DMAPO — Data-centric Multi-Agent Preference Optimization

Quality over Quantity: Aligning LLMs with 5× Less Data via Multi-Agent Consensus

Overview • Results • Pipeline • Setup • Usage • Datasets • Citation

Overview

DMAPO is a data-centric alignment pipeline that constructs high-quality preference training data through multi-agent LLM evaluation and aggressive confidence gating. Instead of collecting more noisy preference pairs, DMAPO invests computation in filtering—retaining only examples on which three independent LLM judge agents reach strong consensus.

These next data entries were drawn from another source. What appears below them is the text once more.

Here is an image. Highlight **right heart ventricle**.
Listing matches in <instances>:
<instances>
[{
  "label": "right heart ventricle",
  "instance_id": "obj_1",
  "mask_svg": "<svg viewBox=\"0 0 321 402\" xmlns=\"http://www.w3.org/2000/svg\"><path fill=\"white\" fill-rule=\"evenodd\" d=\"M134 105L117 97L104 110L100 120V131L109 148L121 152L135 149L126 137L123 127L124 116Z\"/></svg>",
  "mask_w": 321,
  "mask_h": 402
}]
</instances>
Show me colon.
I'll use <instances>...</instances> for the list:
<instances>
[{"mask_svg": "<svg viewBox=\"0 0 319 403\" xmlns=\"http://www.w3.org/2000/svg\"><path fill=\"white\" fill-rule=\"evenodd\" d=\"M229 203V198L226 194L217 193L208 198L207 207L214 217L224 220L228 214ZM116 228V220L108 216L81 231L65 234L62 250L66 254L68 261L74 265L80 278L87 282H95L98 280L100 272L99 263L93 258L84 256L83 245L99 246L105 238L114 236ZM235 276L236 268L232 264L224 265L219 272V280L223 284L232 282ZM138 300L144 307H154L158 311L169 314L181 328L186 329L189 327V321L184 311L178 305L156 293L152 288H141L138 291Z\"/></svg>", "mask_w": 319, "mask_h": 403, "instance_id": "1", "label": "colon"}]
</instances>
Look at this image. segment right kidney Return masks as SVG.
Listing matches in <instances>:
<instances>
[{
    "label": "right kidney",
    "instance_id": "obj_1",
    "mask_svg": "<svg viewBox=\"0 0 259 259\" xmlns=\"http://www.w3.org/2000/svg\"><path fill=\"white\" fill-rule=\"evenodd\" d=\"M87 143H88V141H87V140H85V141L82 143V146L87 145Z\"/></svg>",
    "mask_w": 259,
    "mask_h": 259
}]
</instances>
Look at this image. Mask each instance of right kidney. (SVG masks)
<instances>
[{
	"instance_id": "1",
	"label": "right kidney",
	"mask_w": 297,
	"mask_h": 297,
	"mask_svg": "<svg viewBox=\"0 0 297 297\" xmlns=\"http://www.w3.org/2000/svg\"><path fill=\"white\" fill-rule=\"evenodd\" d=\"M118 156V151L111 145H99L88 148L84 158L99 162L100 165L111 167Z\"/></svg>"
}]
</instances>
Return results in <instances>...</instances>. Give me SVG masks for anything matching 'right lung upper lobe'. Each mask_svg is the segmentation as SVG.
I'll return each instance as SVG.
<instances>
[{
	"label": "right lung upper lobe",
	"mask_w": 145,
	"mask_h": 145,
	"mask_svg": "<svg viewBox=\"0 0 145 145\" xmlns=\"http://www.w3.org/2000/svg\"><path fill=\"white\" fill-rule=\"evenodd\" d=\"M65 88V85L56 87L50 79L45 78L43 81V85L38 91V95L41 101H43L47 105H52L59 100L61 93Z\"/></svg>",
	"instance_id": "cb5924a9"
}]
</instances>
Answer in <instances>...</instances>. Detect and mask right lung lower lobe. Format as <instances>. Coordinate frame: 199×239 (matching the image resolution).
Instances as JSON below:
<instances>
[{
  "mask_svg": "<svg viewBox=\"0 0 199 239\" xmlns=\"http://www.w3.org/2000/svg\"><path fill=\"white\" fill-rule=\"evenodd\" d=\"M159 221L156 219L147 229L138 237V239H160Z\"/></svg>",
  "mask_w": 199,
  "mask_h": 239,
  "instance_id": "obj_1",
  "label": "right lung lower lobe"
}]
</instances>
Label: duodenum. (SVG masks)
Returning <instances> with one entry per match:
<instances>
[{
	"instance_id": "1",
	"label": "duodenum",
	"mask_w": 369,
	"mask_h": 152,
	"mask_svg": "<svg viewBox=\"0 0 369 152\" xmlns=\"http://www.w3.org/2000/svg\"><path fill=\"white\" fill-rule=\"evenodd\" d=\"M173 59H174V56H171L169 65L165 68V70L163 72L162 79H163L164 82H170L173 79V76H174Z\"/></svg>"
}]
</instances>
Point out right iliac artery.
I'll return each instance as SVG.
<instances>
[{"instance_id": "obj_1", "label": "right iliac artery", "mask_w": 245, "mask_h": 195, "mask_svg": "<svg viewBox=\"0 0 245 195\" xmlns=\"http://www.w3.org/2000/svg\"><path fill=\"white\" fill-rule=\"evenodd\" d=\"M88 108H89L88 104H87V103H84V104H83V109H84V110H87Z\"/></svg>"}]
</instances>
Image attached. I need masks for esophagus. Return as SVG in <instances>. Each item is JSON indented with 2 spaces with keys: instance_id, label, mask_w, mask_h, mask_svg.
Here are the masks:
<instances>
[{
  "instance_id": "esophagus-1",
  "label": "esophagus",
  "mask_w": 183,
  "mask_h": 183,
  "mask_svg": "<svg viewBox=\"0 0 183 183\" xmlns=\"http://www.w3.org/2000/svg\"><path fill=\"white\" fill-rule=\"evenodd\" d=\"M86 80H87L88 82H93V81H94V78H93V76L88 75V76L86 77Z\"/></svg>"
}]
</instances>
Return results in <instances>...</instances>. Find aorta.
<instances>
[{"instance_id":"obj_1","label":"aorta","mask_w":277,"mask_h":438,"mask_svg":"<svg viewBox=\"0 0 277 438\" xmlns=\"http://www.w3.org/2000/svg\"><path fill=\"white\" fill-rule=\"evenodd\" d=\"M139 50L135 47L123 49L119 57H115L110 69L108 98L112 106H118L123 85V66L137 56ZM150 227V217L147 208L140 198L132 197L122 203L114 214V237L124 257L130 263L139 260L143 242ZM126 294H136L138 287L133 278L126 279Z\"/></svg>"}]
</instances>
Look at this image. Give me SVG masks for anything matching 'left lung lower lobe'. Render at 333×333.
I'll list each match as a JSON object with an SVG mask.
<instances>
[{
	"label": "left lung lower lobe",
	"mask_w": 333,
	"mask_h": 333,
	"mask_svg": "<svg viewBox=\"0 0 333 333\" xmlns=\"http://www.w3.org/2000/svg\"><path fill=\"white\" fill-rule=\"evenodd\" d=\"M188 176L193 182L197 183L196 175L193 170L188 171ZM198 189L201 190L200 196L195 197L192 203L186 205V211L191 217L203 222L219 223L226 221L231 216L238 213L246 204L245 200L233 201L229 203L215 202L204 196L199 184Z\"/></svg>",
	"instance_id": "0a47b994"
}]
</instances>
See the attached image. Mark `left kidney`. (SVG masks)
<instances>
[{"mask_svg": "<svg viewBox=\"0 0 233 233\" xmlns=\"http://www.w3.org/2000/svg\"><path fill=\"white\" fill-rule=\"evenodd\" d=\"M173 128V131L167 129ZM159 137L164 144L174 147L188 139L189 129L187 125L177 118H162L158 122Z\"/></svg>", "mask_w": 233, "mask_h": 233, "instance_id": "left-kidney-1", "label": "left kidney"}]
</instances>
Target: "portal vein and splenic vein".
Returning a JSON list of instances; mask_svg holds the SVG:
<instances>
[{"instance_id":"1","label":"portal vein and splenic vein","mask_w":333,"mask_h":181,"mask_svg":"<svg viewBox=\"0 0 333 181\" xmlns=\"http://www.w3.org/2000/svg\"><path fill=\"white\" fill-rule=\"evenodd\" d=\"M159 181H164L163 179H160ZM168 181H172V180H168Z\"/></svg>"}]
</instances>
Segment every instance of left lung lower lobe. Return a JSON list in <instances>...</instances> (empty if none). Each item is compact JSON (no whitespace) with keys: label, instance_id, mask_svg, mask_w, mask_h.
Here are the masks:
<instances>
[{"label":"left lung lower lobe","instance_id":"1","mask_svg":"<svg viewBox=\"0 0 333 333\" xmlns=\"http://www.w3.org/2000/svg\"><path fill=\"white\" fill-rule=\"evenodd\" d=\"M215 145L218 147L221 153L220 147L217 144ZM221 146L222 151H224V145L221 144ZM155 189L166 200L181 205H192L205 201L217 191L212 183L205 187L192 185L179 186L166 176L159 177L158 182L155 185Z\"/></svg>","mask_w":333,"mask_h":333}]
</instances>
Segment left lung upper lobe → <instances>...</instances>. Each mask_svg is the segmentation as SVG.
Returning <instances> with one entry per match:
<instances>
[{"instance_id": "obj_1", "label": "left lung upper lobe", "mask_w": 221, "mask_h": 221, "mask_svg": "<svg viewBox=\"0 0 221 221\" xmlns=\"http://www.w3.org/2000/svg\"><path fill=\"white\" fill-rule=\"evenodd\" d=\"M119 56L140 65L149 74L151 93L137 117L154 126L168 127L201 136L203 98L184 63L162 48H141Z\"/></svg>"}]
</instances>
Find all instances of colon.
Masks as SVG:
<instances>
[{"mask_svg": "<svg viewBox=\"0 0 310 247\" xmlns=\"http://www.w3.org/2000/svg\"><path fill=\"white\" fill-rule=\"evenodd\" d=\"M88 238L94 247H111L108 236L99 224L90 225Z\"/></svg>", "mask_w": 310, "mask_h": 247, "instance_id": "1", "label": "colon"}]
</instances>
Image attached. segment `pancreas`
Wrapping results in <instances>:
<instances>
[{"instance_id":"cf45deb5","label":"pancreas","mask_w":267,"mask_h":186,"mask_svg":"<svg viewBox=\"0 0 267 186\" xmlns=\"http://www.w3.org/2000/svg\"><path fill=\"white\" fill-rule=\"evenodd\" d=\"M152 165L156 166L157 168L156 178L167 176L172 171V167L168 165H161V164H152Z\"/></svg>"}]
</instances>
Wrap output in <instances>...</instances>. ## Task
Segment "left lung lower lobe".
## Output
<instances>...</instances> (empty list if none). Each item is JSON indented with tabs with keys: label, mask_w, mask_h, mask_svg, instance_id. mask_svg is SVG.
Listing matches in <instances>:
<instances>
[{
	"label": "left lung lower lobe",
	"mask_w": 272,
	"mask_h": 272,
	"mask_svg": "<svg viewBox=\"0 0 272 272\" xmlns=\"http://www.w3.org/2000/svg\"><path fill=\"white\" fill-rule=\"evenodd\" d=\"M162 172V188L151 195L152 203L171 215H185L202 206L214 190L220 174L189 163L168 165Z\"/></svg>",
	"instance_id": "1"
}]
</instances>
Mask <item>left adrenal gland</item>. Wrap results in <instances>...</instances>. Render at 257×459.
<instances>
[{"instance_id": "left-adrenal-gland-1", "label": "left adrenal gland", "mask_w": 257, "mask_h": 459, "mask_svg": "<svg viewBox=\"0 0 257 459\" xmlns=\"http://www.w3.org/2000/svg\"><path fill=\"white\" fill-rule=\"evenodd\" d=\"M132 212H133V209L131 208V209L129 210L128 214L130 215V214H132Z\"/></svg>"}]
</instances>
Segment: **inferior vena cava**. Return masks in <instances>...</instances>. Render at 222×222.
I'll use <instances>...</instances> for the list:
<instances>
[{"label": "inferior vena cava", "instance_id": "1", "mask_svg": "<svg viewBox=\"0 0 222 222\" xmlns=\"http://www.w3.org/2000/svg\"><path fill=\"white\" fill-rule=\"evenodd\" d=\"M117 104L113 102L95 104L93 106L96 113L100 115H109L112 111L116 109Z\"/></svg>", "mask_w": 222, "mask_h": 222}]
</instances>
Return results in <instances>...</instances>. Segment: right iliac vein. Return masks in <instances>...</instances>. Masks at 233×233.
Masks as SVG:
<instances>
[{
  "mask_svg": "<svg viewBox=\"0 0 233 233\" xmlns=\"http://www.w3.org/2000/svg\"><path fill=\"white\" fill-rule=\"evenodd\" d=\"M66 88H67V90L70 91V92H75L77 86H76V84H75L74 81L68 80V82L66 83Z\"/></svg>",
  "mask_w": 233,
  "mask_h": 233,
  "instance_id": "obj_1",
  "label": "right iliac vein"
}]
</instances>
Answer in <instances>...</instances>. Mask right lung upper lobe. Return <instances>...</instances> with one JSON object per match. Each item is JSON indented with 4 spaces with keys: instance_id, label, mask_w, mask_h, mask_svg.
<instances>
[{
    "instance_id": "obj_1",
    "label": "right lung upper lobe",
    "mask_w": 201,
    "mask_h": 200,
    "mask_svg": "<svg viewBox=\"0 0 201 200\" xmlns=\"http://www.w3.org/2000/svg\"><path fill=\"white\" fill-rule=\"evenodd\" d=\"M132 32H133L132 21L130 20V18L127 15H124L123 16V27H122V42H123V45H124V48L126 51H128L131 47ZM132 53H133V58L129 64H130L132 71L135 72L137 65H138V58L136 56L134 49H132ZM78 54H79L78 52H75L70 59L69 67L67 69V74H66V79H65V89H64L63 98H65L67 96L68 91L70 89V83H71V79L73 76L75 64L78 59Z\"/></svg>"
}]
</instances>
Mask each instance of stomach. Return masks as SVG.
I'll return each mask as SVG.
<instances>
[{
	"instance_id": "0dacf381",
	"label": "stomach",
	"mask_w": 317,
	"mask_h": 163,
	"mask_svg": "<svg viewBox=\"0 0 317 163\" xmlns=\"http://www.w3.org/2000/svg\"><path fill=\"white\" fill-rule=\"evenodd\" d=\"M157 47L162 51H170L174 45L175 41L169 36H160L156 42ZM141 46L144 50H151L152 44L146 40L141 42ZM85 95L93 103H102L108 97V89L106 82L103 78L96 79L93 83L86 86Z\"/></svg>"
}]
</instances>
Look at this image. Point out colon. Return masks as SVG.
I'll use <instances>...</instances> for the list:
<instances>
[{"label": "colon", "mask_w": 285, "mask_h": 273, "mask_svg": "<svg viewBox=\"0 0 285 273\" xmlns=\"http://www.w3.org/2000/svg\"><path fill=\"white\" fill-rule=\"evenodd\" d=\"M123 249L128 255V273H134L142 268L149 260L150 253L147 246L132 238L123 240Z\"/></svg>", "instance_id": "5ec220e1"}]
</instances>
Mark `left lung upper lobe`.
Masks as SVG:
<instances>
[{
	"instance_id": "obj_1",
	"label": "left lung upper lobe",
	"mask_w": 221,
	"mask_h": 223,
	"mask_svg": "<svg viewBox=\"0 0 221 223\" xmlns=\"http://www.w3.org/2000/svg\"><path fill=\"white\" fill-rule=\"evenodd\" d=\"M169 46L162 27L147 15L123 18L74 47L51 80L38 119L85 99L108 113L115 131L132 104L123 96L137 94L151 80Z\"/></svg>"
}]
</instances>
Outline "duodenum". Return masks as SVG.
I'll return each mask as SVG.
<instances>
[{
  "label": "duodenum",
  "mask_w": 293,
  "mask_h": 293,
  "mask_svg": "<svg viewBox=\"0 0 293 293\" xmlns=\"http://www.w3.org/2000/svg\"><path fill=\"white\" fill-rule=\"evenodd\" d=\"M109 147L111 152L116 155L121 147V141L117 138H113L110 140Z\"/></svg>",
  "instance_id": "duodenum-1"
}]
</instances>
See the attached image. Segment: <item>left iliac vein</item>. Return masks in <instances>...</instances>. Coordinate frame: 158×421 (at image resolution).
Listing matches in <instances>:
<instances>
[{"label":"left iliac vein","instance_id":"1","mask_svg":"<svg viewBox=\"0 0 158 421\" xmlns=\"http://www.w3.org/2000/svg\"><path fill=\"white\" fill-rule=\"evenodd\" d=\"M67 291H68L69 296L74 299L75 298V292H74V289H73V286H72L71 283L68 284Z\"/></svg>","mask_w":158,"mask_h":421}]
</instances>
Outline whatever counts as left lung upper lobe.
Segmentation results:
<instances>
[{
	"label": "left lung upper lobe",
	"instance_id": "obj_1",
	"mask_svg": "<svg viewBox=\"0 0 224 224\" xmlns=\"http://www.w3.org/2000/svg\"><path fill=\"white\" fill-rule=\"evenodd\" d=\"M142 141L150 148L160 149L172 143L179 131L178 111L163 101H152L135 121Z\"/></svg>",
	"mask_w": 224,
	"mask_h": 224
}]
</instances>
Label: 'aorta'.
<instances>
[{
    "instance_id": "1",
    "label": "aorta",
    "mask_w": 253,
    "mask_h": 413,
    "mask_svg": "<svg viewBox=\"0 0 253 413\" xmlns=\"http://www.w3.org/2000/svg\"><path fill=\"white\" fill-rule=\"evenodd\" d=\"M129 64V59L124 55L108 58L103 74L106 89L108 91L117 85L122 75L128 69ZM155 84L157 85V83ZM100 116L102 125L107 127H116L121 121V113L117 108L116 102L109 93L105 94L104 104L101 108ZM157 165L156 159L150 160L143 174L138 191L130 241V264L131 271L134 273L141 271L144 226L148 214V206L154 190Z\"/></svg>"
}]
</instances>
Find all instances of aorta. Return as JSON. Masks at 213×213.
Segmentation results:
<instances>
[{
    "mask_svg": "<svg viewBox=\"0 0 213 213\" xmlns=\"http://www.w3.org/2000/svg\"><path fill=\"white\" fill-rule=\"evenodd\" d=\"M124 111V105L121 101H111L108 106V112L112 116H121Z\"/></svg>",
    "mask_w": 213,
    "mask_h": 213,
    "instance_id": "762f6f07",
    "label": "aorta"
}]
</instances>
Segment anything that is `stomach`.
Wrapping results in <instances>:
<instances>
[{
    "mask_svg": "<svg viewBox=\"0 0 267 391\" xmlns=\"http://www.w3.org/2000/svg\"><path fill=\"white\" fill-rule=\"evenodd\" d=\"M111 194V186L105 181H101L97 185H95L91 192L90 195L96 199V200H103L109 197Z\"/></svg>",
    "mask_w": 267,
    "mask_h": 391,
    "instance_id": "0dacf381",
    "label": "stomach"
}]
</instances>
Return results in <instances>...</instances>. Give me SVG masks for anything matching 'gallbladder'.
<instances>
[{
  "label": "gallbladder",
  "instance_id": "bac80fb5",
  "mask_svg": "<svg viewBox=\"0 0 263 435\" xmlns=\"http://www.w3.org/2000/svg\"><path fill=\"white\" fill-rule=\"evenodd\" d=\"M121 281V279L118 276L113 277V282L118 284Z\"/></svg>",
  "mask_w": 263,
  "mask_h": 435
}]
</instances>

Key insight: With only 1,871 training examples (3.45% acceptance rate from 54k candidates), DMAPO outperforms all baselines trained on 10k–20k examples across all four benchmarks—and is the only method that improves over the base model on MT-Bench.

Method at a Glance

          ┌──────────────────────────────────────────────────────────────┐
          │                   DMAPO Pipeline                            │
          │                                                              │
          │  Stage 1: Prompt Collection (UltraFeedback + HelpSteer2)    │
          │      ↓ 14,272 prompts                                       │
          │  Stage 2: On-Policy Candidate Generation (k=4)              │
          │      ↓ 54,236 candidates                                    │
          │  Stage 3: Multi-Agent Scoring                               │
          │      ├─ Helpfulness Judge (Qwen3-8B)                        │
          │      ├─ Factuality Judge  (Qwen3-8B)                        │
          │      └─ Conciseness Judge (Qwen3-8B)                        │
          │      ↓                                                       │
          │  Stage 4: Process Critic (reasoning flaw detection)         │
          │      ↓                                                       │
          │  Stage 5: Confidence Gating (3.45% acceptance)              │
          │      ↓ 1,871 high-quality examples                          │
          │  Stage 6: KTO Policy Training                               │
          │      ↓                                                       │
          │  ✓ Aligned Model                                            │
          └──────────────────────────────────────────────────────────────┘

Results

All methods fine-tune Mistral-7B-Instruct-v0.2 with identical LoRA configuration (rank 16, α=32).

Main Results

Method	Training Data	MT-Bench ↑	AlpacaEval 2.0 ↑	IFEval ↑	Internal Win-Rate ↑
Base (pretrained)	—	7.41	96.0%	41.2%	—
+ SFT	10k	7.18	95.4%	42.5%	62.0%
+ DPO	10k	7.08	95.7%	43.8%	65.1%
+ KTO	20k	7.22	95.5%	43.1%	67.4%
+ ORPO	10k	7.15	95.3%	42.0%	63.6%
+ SimPO	10k	7.25	95.8%	44.2%	68.2%
+ DMAPO (ours)	1.9k	7.62	96.3%	46.8%	85.3%

Key finding: All baselines degrade MT-Bench performance below the base model. DMAPO is the only method that improves it — demonstrating that data quality dominates data quantity in preference optimization.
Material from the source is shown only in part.